Basically, I don't want to think about the knife. It should disappear into my hand and become one with my thoughts. I like the feeling of zen I can achieve while working. A properly ground knife can make that much easier to attain.


----------



## Don Nguyen (Mar 21, 2012)

ThEoRy said:


> What you want is for it to look flat to the eye, but actually has a slight curve to it. This makes for a smoother cutting action without it feeling like it's slamming into the board with a sudden halt. Just one user's opinion but I feel pretty strongly about it.
> 
> I want the knife to be an extension of my thoughts. A seamless transition from thought to action. I like my mind to be the tool, rhythmically guiding the steel. Any interruption in that thought process is a mental roadblock to me. Over time frustration builds until I find the knife is unusable.
> 
> Basically, I don't want to think about the knife. It should disappear into my hand and become one with my thoughts. I like the feeling of zen I can achieve while working. A properly ground knife can make that much easier to attain.

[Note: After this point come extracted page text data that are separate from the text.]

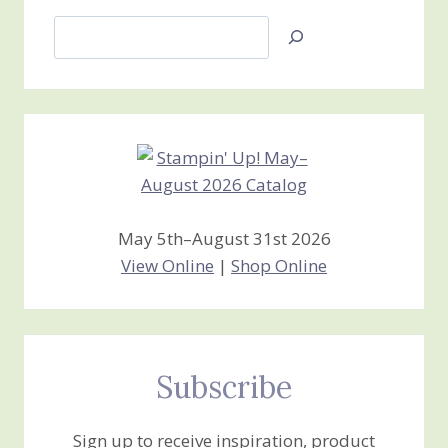
Search
Jan’s
Stamping
Creations
May 5th–August 31st 2026
View Online
|
Shop Online
Subscribe
Sign up to receive inspiration, product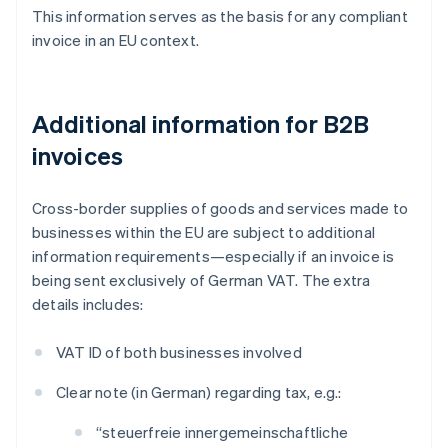
This information serves as the basis for any compliant
invoice in an EU context.
Additional information for B2B
invoices
Cross-border supplies of goods and services made to
businesses within the EU are subject to additional
information requirements—especially if an invoice is
being sent exclusively of German VAT. The extra
details includes:
VAT ID of both businesses involved
Clear note (in German) regarding tax, e.g.:
“steuerfreie innergemeinschaftliche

I get the idea, but I don't quite get it.

To make the knife disappear, what elements should it have? How can I modify this profile to make it so it fits your description (seem straight but have a slight curve).

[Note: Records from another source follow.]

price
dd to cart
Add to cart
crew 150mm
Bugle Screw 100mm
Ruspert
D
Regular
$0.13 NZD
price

I'm going to raise the tip up a smidgen for some belly and chop off 10mm from the bottom for now, and see how that works.


----------



## ThEoRy (Mar 22, 2012)

It should be smooth and non jarring upon contact with the board. Anything that makes me realize the knife is there and working against me is counter intuitive. Instead of having 4" of dead flatness, bring the heel up like 1 or 2mm (I don't know the exact measurement it should be over that distance) over that 4 inches creating a minute curve. Think of looking at the horizon. It looks flat, but you know it isn't. Don't go less then 50mm height at the heel. That's about right for me anyway. I like a convex grind on the sides too for food release as it helps with the "thoughtlessness". As far as the tip goes, do what you like as long as it doesn't "bird beak" back down.

Hard to explain this stuff in words sometimes because they are the ideas and feelings of a user, albeit an experienced one, and not a maker. I hope I can explain myself clearly enough to be helpful.


----------



## Don Nguyen (Mar 24, 2012)

WildBoar said:


> Don, do not be shy about asking if someone is willing to send you a knife to study, measure, trace, etc. Even better, see if you can borrow 5-6 different ones (of a similar length) for comparison. There are a few KKF members in your area, so you may be able to look over a collection or two, and not even need to mess with UPS, USPS, etc.

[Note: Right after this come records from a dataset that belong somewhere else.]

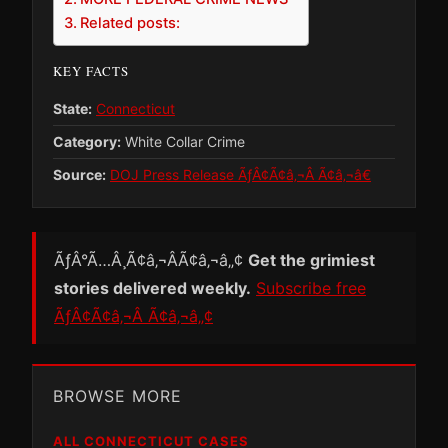
Related posts:
KEY FACTS
State:
Connecticut
Category:
White Collar Crime
Source:
DOJ Press Release ÃƒÂ¢Ã¢â‚¬Â Ã¢â‚¬â€
ÃƒÂ°Ã…Â¸Ã¢â‚¬ÂÃ¢â‚¬â„¢
Get the grimiest
stories delivered weekly.
Subscribe free
ÃƒÂ¢Ã¢â‚¬Â Ã¢â‚¬â„¢
BROWSE MORE
ALL CONNECTICUT CASES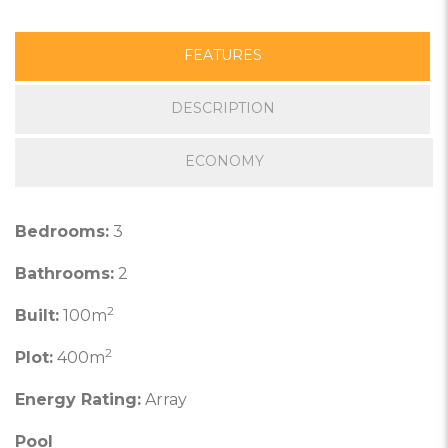
FEATURES
DESCRIPTION
ECONOMY
Bedrooms:
3
Bathrooms:
2
2
Built:
100m
2
Plot:
400m
Energy Rating:
Array
Pool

I've been hesitant to try something like this, because I'm too scared to handle other peoples valuable possessions.

*However, I really would like to handle some profiles in person, and if anybody would be willing to trace out their favored profiles on various materials and send to me, I would be infinitely grateful for your time.*


----------



## Don Nguyen (Mar 24, 2012)

Even a scan of your knife will help me greatly


----------



## Don Nguyen (Mar 28, 2012)

Bottom one is the new profile.


----------



## Eamon Burke (Mar 28, 2012)

I like it Don


----------



## El Pescador (Mar 28, 2012)

+1


----------



## Andrew H (Mar 28, 2012)

Very nice. What did you end up basing it on?


----------



## Don Nguyen (Mar 28, 2012)

Thanks guys.

I wasn't really using any one single knife for reference. I just sat down for a few hours and played around with the angles and curves. If I had to say, Masamoto was probably the biggest influence.


----------